Jacques Boissinot Jacques Boissinot / La Presse Canadienne

L’annonce d’une véritable enquête publique sur les relations entre les services publics et les Autochtones a eu l’effet d’un gros cadeau-surprise du père Noël, trois jours avant Noël.

Une surprise, car, il y a un mois, notre premier ministre, Philippe Couillard, ne donnait pas l’impression d’aller jusqu’au bout dans cette affaire. Après avoir montré une forme d’ouverture sur cette question, il a écarté l’idée d’une commission d’enquête sur les femmes autochtones et les relations entre Autochtones et corps policiers.

Et ce n’est pas seulement la tergiversation du gouvernement qui a compliqué ce dossier. Plus d’un an après le reportage troublant d’Enquête de Radio-Canada sur des femmes autochtones qui seraient à la merci de certains policiers de la Sûreté du Québec (SQ) de Val-d’Or, le public a été soumis récemment à une pression supplémentaire avec le reportage de J.E. à TVA qui a donné la parole aux policiers de Val-d’Or. On est rapidement tombé dans la trappe d’un jeu médiatique de «qui dit vrai» dans cette affaire.

Or, au-delà du débat strictement juridique concernant ses accusations, le mal qui s’abat sur les femmes autochtones relève notamment de l’existence d’un racisme systémique et de pratiques discriminatoires au sein des forces de l’ordre, comme l’a affirmé l’avocate Fannie La Fontaine, l’observatrice civile indépendante nommée par Québec pour évaluer l’intégrité et l’impartialité de l’enquête du SPVM sur les policiers de Val-d’Or.

On ne le répétera jamais assez, le drame qui accable les femmes autochtones est documenté et les médias en font l’écho.
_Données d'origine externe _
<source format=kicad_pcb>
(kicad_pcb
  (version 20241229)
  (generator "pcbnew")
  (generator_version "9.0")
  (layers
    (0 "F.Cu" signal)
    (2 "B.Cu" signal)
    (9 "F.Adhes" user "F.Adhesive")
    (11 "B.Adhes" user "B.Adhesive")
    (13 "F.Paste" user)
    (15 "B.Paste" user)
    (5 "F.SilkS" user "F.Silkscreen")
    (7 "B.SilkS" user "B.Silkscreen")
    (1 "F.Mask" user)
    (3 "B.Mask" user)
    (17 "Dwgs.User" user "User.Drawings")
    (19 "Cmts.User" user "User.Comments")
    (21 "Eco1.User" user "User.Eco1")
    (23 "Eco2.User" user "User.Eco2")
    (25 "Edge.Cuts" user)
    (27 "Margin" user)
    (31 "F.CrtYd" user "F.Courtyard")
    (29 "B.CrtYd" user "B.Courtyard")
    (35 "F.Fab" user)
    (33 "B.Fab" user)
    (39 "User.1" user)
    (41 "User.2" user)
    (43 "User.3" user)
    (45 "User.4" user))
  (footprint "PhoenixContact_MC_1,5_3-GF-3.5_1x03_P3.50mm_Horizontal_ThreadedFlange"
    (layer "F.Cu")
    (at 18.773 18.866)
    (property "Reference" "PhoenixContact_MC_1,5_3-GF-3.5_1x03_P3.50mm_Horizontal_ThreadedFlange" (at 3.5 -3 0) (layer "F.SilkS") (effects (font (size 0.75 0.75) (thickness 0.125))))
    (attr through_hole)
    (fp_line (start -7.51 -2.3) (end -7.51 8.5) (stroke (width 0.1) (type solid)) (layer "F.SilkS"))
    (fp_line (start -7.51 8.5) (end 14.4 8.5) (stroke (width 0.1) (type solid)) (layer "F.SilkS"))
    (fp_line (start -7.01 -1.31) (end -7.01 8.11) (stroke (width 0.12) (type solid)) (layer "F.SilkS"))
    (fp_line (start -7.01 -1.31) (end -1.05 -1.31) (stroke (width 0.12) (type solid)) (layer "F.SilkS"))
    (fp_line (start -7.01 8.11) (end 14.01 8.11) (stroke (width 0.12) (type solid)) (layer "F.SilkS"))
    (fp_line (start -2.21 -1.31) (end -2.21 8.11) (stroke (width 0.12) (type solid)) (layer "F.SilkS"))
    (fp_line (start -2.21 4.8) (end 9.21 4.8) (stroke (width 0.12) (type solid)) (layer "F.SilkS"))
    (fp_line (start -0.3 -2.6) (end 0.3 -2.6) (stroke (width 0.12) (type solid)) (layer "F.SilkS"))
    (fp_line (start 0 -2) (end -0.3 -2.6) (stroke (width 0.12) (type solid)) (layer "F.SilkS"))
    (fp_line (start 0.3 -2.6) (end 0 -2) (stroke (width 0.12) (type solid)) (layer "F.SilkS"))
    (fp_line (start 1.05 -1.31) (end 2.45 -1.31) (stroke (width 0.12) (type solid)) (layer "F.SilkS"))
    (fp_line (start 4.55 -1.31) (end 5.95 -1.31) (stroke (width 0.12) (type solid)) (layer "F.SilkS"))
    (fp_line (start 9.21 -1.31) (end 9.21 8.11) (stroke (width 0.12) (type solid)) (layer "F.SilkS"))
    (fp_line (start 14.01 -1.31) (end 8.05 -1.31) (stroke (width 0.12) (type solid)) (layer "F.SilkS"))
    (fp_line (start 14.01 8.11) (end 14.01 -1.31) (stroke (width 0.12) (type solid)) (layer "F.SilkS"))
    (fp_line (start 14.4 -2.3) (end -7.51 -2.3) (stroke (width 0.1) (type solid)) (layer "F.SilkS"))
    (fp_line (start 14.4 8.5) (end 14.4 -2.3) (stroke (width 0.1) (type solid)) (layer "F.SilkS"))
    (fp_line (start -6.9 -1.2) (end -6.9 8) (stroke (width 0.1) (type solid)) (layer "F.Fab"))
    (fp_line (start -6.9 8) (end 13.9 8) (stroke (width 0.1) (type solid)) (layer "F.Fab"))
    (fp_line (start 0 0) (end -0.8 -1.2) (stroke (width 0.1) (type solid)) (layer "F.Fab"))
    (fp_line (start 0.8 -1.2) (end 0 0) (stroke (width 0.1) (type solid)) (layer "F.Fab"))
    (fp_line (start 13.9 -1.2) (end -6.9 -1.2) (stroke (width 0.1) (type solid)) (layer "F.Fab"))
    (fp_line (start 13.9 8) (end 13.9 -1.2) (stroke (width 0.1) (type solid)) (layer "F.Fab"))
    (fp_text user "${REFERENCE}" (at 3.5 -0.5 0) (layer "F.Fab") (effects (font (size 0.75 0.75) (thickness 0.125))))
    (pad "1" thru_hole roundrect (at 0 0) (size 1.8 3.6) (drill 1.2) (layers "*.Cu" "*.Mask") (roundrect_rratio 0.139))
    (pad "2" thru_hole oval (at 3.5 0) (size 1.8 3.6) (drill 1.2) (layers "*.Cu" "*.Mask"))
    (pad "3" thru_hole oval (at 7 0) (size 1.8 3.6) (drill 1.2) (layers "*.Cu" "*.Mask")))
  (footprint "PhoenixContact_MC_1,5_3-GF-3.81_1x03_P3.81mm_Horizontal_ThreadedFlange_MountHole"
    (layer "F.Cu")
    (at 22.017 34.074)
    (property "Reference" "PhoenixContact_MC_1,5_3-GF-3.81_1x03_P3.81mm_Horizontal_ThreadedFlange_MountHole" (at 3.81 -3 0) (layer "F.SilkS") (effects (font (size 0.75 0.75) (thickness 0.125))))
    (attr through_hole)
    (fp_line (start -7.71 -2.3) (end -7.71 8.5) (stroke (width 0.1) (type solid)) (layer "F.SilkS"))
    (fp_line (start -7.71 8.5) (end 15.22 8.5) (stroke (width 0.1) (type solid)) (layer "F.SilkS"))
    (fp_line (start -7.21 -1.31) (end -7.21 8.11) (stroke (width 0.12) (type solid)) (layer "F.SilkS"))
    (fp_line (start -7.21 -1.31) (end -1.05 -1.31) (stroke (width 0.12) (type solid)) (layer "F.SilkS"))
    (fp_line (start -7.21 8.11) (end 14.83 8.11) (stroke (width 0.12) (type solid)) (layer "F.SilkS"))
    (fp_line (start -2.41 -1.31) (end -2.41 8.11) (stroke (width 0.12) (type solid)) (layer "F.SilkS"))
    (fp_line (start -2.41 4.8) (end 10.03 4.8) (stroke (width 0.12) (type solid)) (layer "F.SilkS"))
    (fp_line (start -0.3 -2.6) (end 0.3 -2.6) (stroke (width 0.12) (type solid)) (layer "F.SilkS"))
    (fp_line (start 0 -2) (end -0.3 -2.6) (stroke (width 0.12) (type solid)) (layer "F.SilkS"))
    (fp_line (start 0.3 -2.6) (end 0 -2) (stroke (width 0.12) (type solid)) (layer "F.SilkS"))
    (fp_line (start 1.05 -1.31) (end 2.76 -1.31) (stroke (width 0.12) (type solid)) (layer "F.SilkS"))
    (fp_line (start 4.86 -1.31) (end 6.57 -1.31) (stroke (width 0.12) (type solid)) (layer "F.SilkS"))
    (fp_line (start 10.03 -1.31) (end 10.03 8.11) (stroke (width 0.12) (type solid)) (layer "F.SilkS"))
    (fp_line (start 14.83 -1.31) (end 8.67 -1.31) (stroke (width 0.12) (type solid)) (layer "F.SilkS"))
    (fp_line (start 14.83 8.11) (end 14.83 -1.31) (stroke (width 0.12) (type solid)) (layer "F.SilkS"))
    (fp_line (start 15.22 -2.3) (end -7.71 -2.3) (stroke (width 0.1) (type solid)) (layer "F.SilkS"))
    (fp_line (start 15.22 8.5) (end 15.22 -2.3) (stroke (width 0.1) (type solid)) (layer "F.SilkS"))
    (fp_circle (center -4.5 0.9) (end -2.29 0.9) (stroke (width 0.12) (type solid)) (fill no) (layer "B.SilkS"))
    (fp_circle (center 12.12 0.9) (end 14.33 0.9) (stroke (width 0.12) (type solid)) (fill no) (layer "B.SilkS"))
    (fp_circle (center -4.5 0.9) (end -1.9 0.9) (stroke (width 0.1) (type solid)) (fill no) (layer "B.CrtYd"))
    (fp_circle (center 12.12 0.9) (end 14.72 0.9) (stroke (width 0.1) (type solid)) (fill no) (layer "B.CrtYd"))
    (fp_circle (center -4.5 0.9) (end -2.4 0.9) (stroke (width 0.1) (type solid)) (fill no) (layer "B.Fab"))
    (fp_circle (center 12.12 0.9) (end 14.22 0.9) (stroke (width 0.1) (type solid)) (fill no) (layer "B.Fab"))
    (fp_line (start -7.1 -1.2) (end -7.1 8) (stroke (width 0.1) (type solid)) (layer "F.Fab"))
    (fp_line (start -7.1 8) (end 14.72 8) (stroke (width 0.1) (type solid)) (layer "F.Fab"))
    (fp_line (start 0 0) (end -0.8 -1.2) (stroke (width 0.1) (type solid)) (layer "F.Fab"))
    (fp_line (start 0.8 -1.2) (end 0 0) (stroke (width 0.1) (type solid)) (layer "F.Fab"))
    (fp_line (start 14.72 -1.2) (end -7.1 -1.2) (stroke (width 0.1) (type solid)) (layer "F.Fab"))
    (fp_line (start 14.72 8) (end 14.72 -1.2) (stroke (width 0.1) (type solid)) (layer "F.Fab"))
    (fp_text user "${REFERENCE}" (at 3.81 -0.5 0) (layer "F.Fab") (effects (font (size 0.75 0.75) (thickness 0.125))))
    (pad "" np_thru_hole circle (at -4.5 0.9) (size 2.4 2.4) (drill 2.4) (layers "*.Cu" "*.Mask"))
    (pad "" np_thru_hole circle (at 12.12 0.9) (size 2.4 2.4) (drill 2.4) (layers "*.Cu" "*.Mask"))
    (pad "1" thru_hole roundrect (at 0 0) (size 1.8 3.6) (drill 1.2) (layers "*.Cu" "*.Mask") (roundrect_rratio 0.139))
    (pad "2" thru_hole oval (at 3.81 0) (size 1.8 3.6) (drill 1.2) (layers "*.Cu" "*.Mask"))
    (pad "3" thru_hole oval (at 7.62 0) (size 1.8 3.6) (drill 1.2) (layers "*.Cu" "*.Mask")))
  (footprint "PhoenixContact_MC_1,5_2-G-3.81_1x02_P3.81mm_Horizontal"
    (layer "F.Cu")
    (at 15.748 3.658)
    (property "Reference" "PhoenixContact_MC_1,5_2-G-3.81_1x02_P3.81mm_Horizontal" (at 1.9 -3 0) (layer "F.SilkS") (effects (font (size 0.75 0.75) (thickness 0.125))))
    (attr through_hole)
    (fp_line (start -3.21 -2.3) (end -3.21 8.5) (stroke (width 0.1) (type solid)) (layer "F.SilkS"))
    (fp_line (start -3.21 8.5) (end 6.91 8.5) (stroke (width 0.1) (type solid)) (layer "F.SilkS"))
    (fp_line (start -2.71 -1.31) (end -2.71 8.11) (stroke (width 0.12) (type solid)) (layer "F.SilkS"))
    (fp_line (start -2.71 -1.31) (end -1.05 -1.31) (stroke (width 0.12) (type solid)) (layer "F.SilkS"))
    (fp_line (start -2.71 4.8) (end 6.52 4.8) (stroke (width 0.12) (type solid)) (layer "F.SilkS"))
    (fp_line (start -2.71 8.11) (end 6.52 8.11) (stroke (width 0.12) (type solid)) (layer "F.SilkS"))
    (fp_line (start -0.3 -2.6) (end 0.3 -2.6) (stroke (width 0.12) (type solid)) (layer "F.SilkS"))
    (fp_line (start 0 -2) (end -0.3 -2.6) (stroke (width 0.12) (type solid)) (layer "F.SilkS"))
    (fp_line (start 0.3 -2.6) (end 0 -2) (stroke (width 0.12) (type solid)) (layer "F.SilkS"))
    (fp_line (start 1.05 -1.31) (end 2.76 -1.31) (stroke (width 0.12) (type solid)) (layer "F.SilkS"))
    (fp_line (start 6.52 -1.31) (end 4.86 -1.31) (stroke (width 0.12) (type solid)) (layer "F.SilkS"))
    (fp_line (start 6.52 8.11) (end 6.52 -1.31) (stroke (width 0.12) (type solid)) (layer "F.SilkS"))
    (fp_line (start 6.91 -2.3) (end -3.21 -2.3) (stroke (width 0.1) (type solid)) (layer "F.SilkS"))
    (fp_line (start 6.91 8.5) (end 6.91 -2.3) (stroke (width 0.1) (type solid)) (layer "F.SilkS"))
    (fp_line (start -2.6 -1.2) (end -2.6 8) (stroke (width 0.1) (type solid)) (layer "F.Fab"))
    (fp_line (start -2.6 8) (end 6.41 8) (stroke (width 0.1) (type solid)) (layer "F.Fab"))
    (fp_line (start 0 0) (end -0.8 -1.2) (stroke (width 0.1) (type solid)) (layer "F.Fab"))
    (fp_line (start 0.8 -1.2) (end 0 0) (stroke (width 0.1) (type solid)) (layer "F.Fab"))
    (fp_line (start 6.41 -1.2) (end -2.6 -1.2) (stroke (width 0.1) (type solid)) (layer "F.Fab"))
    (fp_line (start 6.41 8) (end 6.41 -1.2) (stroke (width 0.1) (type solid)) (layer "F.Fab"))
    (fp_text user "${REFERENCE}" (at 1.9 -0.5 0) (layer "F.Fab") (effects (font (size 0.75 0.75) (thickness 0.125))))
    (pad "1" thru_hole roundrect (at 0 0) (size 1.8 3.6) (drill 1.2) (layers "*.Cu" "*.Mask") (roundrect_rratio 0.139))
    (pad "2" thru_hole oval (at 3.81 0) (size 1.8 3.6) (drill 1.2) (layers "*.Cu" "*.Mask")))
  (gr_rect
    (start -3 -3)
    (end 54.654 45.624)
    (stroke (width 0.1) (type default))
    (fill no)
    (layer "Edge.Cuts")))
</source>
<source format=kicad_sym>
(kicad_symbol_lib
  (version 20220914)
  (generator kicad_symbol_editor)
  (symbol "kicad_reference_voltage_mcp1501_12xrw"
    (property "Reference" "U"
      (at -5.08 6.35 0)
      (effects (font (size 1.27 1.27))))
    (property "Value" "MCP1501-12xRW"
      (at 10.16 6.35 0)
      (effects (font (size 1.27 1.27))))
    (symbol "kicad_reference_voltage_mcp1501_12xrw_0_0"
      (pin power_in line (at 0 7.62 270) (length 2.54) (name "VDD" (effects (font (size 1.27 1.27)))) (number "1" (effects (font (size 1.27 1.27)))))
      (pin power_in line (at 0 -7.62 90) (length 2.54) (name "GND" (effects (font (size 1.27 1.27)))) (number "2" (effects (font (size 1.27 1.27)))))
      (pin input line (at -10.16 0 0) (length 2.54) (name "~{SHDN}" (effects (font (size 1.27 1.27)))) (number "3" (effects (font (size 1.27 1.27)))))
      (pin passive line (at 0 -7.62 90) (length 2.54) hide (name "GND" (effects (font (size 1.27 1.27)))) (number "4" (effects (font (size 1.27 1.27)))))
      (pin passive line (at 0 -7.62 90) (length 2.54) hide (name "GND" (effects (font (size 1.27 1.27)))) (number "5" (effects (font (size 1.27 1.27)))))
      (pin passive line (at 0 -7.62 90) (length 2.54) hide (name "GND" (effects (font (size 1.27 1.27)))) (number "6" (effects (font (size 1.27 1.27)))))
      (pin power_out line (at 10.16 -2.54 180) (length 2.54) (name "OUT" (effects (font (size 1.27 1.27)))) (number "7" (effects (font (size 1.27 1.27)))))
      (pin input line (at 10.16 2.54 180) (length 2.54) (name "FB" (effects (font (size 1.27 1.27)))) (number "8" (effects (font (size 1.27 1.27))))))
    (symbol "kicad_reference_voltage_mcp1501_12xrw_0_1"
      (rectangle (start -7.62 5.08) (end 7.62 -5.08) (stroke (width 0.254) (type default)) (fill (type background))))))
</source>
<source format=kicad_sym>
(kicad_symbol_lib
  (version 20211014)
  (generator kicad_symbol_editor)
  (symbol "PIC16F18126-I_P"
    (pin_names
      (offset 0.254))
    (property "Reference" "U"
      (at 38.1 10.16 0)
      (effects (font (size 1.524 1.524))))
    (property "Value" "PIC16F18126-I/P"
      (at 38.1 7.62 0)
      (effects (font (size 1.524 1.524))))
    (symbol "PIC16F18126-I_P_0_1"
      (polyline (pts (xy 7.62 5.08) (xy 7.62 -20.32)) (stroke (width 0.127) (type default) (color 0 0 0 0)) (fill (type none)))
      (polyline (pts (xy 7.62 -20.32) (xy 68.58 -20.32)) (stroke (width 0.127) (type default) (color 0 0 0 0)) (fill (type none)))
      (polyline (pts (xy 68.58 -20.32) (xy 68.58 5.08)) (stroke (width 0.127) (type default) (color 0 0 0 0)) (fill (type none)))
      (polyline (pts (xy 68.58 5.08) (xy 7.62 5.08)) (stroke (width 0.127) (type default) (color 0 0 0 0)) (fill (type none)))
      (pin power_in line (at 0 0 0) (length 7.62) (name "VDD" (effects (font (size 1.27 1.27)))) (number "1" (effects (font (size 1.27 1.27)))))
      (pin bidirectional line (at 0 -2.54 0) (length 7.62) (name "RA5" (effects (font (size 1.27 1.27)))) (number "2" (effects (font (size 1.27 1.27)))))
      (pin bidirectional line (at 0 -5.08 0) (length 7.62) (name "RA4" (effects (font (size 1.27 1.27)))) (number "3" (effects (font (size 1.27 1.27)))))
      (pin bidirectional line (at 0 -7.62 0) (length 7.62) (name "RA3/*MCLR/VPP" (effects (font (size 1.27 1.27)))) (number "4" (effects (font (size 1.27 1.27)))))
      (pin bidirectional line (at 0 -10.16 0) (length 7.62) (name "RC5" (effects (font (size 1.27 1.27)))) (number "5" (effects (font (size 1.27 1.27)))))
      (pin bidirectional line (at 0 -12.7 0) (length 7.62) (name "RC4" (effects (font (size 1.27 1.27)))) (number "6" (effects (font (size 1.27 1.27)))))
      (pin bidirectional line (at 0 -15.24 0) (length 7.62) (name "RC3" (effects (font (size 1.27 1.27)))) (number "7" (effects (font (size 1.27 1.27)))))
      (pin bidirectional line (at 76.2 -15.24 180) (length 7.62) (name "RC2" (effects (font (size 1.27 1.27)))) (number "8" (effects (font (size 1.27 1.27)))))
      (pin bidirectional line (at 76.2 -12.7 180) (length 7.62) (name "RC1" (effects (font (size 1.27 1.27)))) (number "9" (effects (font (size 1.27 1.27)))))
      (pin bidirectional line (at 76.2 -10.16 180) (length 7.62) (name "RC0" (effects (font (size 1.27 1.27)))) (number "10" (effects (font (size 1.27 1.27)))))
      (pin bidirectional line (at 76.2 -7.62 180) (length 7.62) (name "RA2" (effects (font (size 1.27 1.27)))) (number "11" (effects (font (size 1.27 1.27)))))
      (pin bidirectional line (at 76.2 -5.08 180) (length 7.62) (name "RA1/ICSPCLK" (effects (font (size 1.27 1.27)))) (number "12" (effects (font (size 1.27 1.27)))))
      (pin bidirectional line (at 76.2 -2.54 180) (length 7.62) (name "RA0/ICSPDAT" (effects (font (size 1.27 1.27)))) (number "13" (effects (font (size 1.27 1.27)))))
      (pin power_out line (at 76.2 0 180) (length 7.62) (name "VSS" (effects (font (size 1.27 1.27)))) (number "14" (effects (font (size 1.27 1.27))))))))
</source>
Ces femmes affichent des taux anormalement supérieurs à celui du reste de la population en ce qui concerne les disparitions, les assassinats, la grossesse chez les adolescentes et le nombre de familles monoparentales dirigées par des femmes. Et ce mal est encore plus profond, car il dépasse la situation des femmes. À titre d’exemple, selon une récente enquête de l’Université du Québec en Abitibi-Témiscamingue, les itinérants autochtones de Val-d’Or sont victimes de profilage racial et social, voire de racisme.

Pire encore, il y a presque un an, Radio-Canada a révélé que 25,4% des détenus dans les centres de détention fédéraux sont des Autochtones, alors qu’ils représentent moins de 5% de la population totale du pays. Et leur proportion n’a cessé de croître au cours des vingt dernières années.

Dans ce dossier des Autochtones, les experts en la matière sont presque unanimes pour clamer haut et fort de nommer les choses pour ce qu’ils sont afin de construire les bases d’une société juste et équitable. Une commission publique dans un esprit de collaboration, loin d’une chasse stérile aux sorcières, est la meilleure solution.